**Direction**: Report every line of the records below that contains the string "matching", copying each such line in full.

++++

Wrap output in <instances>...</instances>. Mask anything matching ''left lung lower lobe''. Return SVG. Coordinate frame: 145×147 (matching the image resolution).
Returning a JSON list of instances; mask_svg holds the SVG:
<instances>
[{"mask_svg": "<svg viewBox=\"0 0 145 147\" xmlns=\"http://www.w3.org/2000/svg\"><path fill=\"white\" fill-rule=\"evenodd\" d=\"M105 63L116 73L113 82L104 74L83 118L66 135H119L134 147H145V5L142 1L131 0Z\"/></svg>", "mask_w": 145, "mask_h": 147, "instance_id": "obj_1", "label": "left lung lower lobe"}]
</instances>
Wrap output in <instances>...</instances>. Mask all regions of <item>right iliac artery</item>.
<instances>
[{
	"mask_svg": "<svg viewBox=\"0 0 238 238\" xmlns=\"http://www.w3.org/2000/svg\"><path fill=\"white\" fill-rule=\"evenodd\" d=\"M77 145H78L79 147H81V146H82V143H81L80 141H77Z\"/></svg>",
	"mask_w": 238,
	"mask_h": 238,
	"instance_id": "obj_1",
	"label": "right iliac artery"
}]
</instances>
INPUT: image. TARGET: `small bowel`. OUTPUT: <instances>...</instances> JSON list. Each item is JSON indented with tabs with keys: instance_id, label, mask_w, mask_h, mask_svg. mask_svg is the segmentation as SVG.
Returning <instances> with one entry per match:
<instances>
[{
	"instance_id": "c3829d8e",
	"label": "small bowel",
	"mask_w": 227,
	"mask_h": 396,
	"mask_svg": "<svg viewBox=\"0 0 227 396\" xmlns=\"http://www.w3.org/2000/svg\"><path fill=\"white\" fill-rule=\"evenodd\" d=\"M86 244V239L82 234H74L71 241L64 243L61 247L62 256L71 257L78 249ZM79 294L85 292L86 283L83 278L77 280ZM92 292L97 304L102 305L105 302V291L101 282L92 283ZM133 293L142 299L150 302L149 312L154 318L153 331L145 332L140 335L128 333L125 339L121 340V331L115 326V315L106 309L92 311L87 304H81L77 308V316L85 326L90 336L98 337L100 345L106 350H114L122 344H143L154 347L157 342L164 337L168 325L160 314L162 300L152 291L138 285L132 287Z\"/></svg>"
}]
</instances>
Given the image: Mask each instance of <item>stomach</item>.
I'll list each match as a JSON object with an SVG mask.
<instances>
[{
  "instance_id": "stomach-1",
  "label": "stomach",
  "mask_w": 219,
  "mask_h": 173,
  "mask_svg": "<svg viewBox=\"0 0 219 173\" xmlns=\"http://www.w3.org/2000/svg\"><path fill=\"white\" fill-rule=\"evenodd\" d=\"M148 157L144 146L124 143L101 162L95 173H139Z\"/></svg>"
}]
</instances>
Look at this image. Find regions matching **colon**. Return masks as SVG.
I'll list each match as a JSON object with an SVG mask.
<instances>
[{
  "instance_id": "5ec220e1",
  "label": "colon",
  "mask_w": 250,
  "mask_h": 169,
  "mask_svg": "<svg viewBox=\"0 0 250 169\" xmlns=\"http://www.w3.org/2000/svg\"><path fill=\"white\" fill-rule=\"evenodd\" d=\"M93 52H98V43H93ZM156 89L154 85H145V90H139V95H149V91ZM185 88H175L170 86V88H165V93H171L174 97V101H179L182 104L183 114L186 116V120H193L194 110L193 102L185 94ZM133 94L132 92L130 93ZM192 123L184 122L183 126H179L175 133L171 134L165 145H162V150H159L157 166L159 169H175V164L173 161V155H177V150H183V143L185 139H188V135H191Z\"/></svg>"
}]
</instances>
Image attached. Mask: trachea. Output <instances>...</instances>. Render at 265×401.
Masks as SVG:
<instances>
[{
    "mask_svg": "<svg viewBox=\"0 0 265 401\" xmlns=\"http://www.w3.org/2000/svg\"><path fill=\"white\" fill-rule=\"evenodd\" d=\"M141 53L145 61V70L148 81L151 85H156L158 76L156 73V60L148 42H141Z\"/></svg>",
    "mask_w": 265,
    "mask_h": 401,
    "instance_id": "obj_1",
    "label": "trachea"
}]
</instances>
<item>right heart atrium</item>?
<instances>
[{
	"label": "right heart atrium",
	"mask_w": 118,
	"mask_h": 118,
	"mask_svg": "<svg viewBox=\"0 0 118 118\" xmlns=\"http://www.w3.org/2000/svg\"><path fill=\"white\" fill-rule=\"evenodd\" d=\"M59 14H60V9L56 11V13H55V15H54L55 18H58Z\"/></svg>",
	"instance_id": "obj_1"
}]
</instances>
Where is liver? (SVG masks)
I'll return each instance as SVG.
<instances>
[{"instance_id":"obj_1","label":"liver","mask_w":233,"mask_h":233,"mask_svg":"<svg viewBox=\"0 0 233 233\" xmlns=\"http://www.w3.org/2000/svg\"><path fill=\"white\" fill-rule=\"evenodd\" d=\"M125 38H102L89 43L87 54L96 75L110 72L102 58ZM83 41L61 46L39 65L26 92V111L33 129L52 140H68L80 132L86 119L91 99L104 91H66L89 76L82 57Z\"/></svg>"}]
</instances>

++++

**Completed task**:
Wrap output in <instances>...</instances>. Mask anything matching ''left lung lower lobe''. Return SVG. Coordinate frame: 145×147 (matching the image resolution).
Look at this image. Find regions matching **colon**. Return masks as SVG.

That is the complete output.